I : — Arrête… c'est pas… C'est pas ça… Je veux plus en parler.

Δ : — On est des super-héros, non ? Des super-héros qui abattent les témoins, qui testent les limites de l'être humain face aux pires horreurs. Qui utilisent ces mêmes humains pour tester leurs théories. Ça rate ? On recommence ! On ment au monde, on lui cache tout sous le voile de la normalité, on le transforme, on le remodèle pour qu'il soit comme on le désire. On le rend normal. On est les meilleurs dans notre boulot… On arrive à les regarder droits dans les yeux quand on leur fiche une balle dans la tête. Parce que les héros ça ne détourne jamais les yeux.

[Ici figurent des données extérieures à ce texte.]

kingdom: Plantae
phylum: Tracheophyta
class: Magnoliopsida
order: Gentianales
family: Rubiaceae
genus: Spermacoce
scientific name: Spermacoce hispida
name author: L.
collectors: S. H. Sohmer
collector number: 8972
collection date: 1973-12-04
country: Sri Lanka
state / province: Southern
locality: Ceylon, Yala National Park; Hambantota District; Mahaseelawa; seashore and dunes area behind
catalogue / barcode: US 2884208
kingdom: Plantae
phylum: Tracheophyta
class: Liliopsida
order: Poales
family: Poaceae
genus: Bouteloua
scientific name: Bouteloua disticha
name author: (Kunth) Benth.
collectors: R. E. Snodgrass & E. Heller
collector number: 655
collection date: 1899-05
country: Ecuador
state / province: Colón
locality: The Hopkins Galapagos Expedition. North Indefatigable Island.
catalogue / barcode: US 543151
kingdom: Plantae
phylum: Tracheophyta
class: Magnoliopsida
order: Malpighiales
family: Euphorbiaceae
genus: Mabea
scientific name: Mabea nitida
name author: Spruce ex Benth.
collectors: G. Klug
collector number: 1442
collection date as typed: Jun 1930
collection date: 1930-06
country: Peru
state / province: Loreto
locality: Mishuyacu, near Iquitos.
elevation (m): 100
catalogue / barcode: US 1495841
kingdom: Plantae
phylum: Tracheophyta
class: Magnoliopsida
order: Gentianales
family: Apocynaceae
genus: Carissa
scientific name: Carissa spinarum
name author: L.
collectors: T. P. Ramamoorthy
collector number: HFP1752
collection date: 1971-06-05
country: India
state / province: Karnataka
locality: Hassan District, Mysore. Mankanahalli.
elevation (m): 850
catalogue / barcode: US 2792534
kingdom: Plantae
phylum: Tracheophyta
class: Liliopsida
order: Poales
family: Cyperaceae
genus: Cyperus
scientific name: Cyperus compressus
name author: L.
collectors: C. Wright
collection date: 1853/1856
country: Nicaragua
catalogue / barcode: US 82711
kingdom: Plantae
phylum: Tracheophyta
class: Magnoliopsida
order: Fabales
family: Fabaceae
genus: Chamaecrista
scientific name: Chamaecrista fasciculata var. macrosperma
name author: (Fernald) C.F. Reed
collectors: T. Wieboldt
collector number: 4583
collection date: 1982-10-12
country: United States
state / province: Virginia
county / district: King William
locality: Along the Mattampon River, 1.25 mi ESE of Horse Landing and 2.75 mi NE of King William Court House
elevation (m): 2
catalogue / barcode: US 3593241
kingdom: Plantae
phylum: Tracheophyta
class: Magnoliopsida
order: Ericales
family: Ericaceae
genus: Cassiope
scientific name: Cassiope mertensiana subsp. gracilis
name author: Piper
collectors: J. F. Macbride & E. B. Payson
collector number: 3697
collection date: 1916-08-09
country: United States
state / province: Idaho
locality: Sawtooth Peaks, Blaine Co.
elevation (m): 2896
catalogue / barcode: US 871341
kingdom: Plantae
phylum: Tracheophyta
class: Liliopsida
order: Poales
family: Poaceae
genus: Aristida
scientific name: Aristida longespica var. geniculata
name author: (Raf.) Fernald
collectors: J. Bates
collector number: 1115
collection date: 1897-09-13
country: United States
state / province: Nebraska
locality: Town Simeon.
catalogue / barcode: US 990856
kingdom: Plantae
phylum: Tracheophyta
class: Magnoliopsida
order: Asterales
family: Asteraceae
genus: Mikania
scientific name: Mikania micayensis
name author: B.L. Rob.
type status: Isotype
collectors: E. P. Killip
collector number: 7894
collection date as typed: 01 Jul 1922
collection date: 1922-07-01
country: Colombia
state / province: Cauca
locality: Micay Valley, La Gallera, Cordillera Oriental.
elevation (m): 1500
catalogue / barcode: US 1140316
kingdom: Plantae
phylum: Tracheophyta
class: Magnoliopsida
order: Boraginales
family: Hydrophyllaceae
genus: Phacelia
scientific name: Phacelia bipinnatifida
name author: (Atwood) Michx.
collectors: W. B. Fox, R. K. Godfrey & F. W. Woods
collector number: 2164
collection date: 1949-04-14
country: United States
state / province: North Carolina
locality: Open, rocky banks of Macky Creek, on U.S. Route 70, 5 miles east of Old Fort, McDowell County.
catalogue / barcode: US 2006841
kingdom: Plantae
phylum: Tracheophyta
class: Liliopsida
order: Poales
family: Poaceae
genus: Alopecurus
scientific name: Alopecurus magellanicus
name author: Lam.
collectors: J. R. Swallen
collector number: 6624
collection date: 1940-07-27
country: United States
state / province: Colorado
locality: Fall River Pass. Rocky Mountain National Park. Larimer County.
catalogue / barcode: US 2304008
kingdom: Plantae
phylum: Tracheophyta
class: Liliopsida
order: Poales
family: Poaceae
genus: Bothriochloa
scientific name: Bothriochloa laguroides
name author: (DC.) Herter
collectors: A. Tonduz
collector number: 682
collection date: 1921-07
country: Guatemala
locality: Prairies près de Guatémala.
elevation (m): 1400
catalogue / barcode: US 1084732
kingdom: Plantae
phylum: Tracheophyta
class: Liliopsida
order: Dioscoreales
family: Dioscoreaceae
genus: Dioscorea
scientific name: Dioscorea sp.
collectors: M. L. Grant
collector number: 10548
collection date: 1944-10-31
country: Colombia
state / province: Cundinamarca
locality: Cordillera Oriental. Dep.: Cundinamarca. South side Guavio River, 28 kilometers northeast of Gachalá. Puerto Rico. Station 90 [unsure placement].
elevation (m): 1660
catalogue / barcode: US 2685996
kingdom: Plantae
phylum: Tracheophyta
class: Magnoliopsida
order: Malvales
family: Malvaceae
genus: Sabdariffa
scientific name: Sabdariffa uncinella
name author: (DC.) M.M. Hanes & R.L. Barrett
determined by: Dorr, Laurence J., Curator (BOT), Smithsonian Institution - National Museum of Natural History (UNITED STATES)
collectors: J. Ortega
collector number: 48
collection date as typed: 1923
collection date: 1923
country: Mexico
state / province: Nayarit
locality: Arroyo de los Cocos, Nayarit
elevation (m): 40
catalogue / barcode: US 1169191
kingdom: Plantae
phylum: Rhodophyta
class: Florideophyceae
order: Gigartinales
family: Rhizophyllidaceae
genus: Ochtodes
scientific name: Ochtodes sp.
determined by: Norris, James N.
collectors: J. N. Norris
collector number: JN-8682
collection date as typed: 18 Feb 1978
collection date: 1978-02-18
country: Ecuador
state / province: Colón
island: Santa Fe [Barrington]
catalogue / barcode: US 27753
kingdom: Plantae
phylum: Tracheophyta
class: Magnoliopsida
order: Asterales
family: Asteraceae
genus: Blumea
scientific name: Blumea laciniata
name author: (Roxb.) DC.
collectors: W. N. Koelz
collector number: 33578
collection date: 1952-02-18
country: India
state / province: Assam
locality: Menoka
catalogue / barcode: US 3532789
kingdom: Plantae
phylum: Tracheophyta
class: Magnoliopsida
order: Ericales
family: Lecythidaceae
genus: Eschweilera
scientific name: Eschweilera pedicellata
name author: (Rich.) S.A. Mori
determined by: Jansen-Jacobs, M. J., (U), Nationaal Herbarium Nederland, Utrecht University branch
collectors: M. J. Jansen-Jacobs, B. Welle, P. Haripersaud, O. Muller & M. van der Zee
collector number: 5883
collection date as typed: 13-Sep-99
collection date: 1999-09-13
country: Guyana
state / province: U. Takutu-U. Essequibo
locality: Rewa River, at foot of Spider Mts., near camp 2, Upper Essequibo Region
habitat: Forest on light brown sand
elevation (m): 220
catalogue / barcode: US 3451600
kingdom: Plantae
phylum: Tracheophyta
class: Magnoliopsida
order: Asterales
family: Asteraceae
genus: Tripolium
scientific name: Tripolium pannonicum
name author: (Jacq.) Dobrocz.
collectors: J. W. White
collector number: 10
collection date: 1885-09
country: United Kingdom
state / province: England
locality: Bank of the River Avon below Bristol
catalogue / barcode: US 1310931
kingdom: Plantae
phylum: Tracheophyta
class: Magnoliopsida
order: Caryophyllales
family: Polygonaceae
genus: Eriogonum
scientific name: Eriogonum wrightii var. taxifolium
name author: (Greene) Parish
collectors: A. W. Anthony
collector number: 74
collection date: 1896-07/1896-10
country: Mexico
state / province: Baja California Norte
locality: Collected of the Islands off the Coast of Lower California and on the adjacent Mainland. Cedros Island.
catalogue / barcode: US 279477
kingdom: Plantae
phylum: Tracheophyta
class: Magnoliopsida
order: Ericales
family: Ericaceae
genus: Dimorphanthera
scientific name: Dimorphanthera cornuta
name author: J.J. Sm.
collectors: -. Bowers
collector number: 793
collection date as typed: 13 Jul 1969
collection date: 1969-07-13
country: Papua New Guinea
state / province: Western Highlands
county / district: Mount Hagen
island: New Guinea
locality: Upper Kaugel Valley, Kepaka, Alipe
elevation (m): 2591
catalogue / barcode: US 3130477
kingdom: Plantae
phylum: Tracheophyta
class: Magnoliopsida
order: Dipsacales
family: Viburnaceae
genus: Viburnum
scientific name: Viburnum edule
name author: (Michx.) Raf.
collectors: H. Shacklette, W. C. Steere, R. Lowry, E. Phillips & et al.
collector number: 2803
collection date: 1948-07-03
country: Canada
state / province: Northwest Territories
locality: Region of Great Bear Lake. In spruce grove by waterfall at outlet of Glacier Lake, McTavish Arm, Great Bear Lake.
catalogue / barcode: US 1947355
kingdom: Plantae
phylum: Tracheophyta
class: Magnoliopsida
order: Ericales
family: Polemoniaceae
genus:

I : — Arrête ! C'est bon… j'ai compris…

Δ : — D'accord… De toute façon on va bientôt arriver, on n'est plus qu'à quarante kilomètres, vérifie ton matériel.

I : — Okay…

I : — … En fait… J'ai une question pour toi.

Δ : — Hmm. Vas-y.

I : — Nous, on est normaux ?

Δ : — Ça, c'est une bonne question… T'as lu les ordres, t'as vu ce qui pourrait nous attendre ; tous les trucs qu'ils ont imaginés pour expliquer ce qu'on pourrait rencontrer là-bas, et t'imagines tout ce qu'ils n'ont pas prévus. Pourtant on est là, en train de préparer nos armes, vérifier nos détecteurs, presque prêts à tout affronter. Je te le dis, je sais pas si c'est bien ou mal, mais on n'est sûrement pas normaux… Et dans notre situation c'est plutôt rassurant.